MOUSE ANTI-COXSACKIEVIRUS B3 ANTIBODY (PV25)
Mouse anti Coxsackievirus B3 Antibody (PV25) is specific for Human Coxsackievirus B3, and shows weak cross-reaction with CVB1 and CVB6. The antibody is suitable for enzyme immunoassay (EIA) applications.
PRODUCT DETAILS – MOUSE ANTI-COXSACKIEVIRUS B3 ANTIBODY (PV25)
- Mouse anti Coxsackievirus B3 (PV25) monoclonal antibody.
- Suitable for immunoassay development.
- Purified by Protein G Sepharose chromatography.
- Presented in phosphate buffered saline, pH 7.4, 0.09% sodium azide.
BACKGROUND
Group B coxsackieviruses (CVBs) are a group of six serotypes of Coxsackievirus and the etiologic agents of a number of human diseases that range in severity from asymptomatic to lethal infections. The various members of the Coxsackie B group were discovered almost entirely in the United States, appearing originally in Connecticut, Ohio, New York, and Kentucky, although a sixth member of the group has been found in the Philippines. However, all six serotypes have a global distribution and are a relatively common cause of gastrointestinal upset.
CVBs are small, single-stranded positive RNA icosahedral viruses that belong to the enterovirus genus of the picornavirus family. The coxsackievirus B3 strain Nancy (CB3) genome is 7396 nucleotides long, and encodes a 2185 amino acid long polyprotein. With only one open reading frame, CVB genome encodes a large polyprotein, which is cleaved into the mature viral proteins by viral proteinases 2A and 3C (Lindberg et al., 1987, Sean and Semler, 2008). CVB capsid is composed of four structural proteins, VP1, VP2, VP3, and VP4. The VP1 protein, which locates on the surface of the capsid, is the main neutralizing antigen of the virus (Muckelbauer and Rossmann, 1997). It exhibits the same gene organization as other enterovirus genomes (Lindberg et al., 1987).
Enterovirus infections have been linked to type 1 diabetes. Type 1 diabetes (T1D) is characterised by the selective loss of insulin producing beta cells from the islets of Langerhans in the pancreas. Affected individuals must administer exogenous insulin throughout their lives. The incidence of the disease is increasing and although previously thought to be a disease of the young, it is now known to develop in all stages of life (Patterson et al., 2009; Thomas et al., 2018). Recent studies confirm that beta cells express specific enteroviral receptors and that they can sustain a productive enteroviral infection. These cells can also mount antiviral responses which attenuate viral replication and may favour the establishment of a persistent enteroviral infection. Together, these responses may combine to create the conditions for enteroviruses to precipitate islet autoimmunity (Richardson and Morgan, 2018).
Enterovirus infection is diagnosed mainly by serological testing e.g. ELISA and from cell culture (Bell et al., 1986; Fields et al., 1985). Because the same level and type of care is given regardless of type of Coxsackie B infection, it is mostly unnecessary for treatment purposes to diagnose which virus is causing the symptoms in question, although it may be epidemiologically useful.

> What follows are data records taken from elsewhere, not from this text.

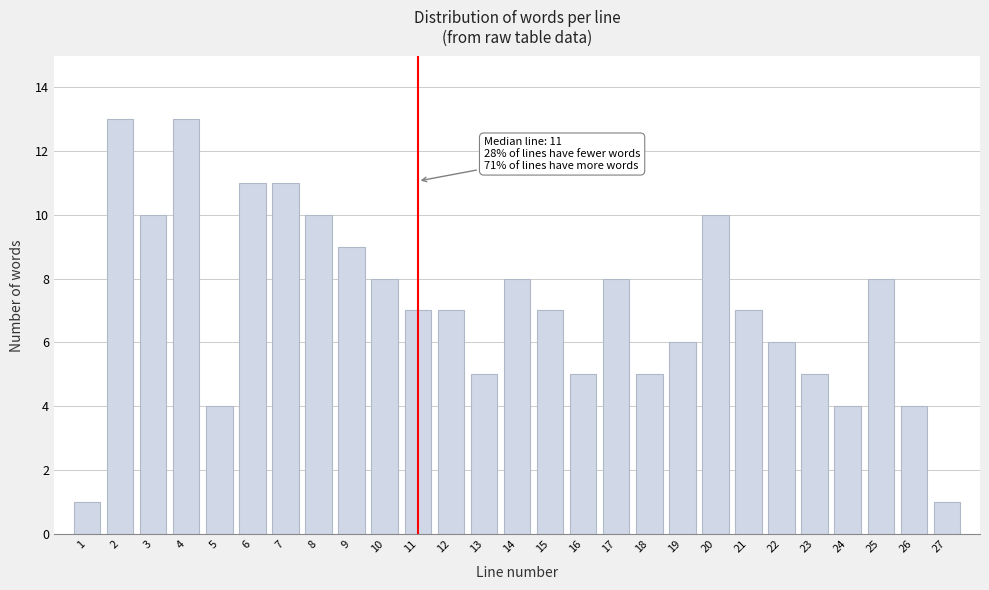

Reading left to right, transcribe all the data shown in this chart.

1=1	2=13	3=10	4=13	5=4	6=11	7=11	8=10	9=9	10=8	11=7	12=7	13=5	14=8	15=7	16=5	17=8	18=5	19=6	20=10	21=7	22=6	23=5	24=4	25=8	26=4	27=1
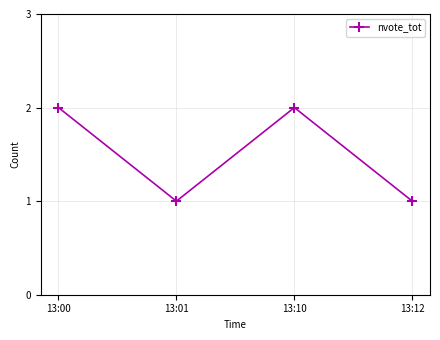

Is it true that the value at 13:00 is 2?

True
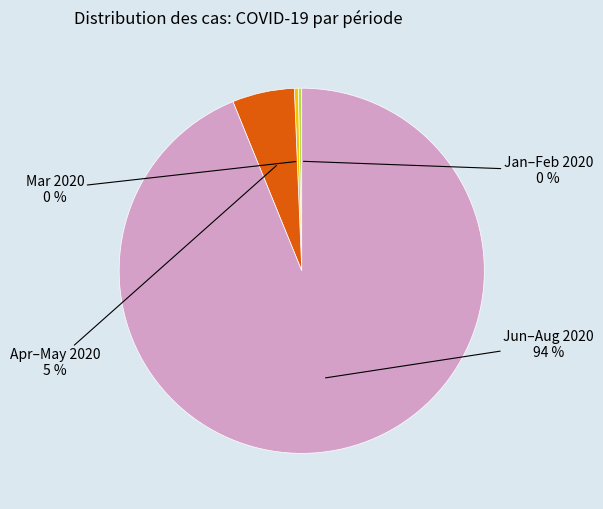

To the nearest percent, what is the average slice percentage?

25%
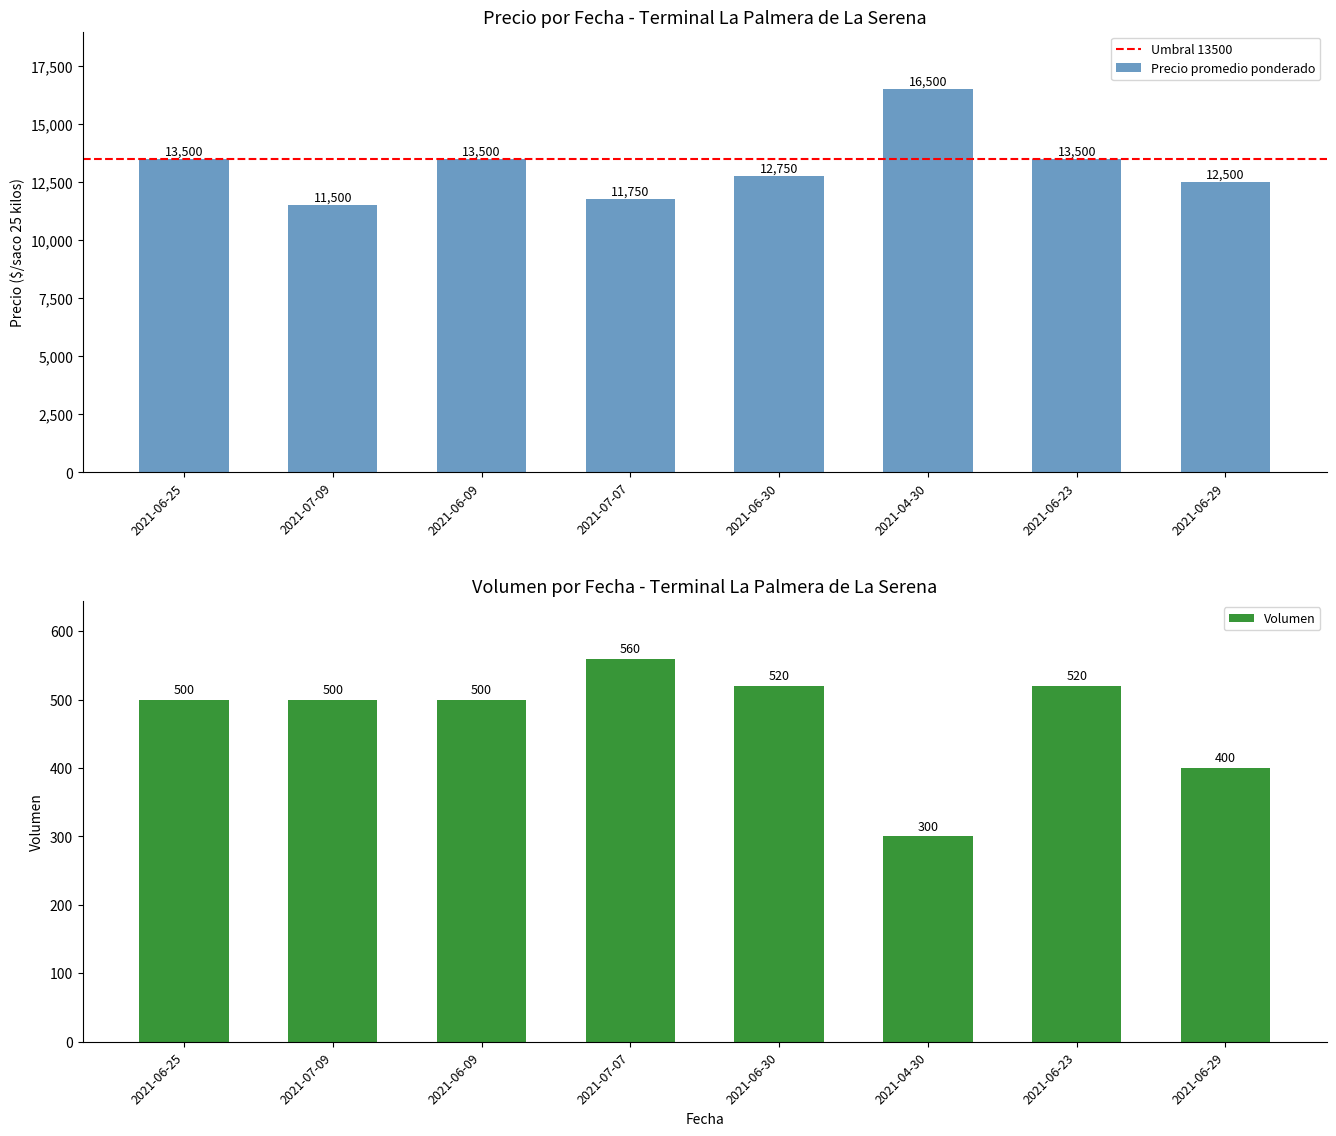

Read the value at 2021-06-09.

13500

The Native Antigen Company has created a range of enterovirus reagents to help researchers develop better serological testing methods for the diagnosis of enteroviral diseases.
REFERENCES
- Bell et al. (1986). Mu-Antibody capture elisa for the rapid diagnosis of enterovirus infections in patients with aseptic meningitis. Journal of Medical Virology. 19 (3): 213–7.
- Fields, Bernard N.; David M. Knipe; Robert M. Chanock; Joseph L. Melnick; Bernard Roizman; Robert E. Shope (1985). Fields Virology. New York: Raven Press. pp. 739–794.
- Lindberg et al. (1987). Genome of coxsackievirus B3. Virology. Volume 156, Issue 1, Pages 50-63.
- Muckelbauer et al. (1995). The structure of coxsackievirus B3 at 3.5 å resolution. Structure. Volume 3, Issue 7, July 1995, Pages 653-667.
- Sean and Semler (2008). Coxsackievirus B RNA replication: lessons from poliovirus. Curr Top Microbiol Immunol. 323:89-121.
- Patterson et al. (2009). Incidence trends for childhood type 1 diabetes in Europe during 1989–2003 and predicted new cases 2005–20: a multicentre prospective registration study. Lancet, 373, pp. 2027-2033.
- Richardson and Morgan (2018). Enteroviral infections in the pathogenesis of type 1 diabetes: new insights for therapeutic intervention. Current Opinion in Pharmacology. Volume 43, Pages 11-19.
- Thomas et al. (2018). Frequency and phenotype of type 1 diabetes in the first six decades of life: a cross-sectional, genetically stratified survival analysis from UK Biobank. Lancet Diabetes Endocrinol, 6, pp. 122-129.